(Work to be completed) Could you filter the records below down to the lines that include the word "wiemy"?
── Records for this task
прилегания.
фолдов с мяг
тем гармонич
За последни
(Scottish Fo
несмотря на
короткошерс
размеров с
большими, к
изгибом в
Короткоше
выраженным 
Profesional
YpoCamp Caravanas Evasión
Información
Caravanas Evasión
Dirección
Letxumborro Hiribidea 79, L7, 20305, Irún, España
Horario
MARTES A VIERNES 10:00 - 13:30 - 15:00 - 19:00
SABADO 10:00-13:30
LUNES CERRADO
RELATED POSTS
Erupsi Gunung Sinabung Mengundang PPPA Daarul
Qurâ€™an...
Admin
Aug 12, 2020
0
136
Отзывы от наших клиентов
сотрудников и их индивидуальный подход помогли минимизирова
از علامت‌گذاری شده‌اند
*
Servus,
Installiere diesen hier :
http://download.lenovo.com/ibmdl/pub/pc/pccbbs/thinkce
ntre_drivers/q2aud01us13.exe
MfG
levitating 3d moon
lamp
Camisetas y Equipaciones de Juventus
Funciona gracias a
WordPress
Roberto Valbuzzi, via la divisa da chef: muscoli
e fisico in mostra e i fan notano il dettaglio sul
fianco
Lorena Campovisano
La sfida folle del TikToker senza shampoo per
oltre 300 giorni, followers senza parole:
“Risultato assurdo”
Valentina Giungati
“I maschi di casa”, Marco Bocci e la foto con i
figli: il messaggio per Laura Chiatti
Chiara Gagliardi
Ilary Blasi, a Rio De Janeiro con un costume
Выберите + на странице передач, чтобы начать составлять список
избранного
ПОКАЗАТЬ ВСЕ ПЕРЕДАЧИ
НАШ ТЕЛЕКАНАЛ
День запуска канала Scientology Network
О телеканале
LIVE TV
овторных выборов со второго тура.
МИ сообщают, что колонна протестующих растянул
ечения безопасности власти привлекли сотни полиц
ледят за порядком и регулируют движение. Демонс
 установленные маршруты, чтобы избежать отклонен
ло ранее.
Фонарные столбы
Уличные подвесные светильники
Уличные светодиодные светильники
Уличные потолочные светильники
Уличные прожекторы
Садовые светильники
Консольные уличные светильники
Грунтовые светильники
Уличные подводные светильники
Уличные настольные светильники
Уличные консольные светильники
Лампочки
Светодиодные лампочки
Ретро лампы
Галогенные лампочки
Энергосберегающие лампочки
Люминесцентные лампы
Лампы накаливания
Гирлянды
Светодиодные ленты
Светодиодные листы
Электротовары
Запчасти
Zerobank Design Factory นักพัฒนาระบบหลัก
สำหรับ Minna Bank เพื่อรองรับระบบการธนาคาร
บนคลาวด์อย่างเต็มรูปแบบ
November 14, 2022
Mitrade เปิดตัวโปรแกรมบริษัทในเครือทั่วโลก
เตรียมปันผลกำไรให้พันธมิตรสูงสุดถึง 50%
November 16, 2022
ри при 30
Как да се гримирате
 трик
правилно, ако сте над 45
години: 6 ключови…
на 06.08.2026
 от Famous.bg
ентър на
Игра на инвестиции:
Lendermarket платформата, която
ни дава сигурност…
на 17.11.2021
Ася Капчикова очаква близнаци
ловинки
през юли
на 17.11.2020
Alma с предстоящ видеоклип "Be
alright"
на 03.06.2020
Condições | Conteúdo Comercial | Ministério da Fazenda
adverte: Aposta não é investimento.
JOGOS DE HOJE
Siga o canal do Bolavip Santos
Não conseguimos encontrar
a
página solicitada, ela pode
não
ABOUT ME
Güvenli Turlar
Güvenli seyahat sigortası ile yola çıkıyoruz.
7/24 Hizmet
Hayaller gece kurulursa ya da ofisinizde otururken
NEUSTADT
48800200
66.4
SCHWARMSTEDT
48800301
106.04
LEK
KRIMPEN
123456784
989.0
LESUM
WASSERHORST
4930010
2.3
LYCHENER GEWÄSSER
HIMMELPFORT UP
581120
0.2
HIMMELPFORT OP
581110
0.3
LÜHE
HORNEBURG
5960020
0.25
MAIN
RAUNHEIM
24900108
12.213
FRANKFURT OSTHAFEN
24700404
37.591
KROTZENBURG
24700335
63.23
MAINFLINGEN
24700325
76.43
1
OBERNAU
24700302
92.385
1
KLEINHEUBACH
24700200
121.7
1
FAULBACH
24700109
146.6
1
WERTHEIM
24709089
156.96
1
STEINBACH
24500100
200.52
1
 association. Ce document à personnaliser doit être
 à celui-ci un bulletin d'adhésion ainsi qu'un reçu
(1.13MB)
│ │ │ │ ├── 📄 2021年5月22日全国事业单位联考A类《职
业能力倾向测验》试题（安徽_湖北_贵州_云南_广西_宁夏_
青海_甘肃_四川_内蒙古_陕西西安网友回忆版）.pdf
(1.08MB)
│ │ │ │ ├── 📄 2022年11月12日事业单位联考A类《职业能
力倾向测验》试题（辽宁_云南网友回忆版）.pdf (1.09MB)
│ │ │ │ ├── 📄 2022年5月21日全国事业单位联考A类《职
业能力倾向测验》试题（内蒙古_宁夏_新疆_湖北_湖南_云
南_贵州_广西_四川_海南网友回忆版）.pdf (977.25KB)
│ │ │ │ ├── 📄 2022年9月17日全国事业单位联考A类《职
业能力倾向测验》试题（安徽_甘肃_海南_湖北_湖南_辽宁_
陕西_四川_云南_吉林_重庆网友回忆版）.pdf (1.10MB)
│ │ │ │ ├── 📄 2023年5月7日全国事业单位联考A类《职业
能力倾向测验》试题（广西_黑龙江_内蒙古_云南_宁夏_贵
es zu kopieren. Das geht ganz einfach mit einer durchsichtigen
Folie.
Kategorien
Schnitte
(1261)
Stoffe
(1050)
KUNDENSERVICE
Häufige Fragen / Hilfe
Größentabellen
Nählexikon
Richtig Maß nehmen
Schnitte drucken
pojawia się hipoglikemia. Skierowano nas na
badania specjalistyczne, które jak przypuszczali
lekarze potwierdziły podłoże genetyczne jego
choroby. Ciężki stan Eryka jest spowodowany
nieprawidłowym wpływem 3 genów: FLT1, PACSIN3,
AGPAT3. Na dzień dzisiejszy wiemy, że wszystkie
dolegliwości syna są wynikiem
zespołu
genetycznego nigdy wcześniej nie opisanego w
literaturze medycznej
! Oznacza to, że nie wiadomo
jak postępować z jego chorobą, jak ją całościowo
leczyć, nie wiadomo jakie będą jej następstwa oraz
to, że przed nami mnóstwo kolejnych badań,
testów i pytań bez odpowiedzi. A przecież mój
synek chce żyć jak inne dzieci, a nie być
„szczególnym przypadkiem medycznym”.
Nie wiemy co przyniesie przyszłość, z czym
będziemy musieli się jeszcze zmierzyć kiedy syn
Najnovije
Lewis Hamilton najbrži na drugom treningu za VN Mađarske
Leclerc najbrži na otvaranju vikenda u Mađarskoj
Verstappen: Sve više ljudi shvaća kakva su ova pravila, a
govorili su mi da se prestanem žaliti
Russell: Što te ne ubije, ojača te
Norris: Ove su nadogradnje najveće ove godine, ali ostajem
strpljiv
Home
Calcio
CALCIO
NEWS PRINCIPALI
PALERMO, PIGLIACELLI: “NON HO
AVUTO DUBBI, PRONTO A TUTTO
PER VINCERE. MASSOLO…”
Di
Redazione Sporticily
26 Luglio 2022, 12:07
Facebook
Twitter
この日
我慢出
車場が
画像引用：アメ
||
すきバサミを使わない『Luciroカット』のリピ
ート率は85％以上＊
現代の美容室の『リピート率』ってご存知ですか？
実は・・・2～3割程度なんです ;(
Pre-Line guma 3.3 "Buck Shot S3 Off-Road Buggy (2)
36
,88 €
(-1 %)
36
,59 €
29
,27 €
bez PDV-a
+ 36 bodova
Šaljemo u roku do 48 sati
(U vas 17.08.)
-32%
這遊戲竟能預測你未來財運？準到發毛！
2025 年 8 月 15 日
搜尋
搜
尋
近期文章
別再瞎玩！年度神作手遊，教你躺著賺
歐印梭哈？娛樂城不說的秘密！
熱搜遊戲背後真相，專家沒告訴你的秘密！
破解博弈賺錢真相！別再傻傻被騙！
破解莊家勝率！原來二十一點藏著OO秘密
────
(Your solution)
AGPAT3. Na dzień dzisiejszy wiemy, że wszystkie
Nie wiemy co przyniesie przyszłość, z czym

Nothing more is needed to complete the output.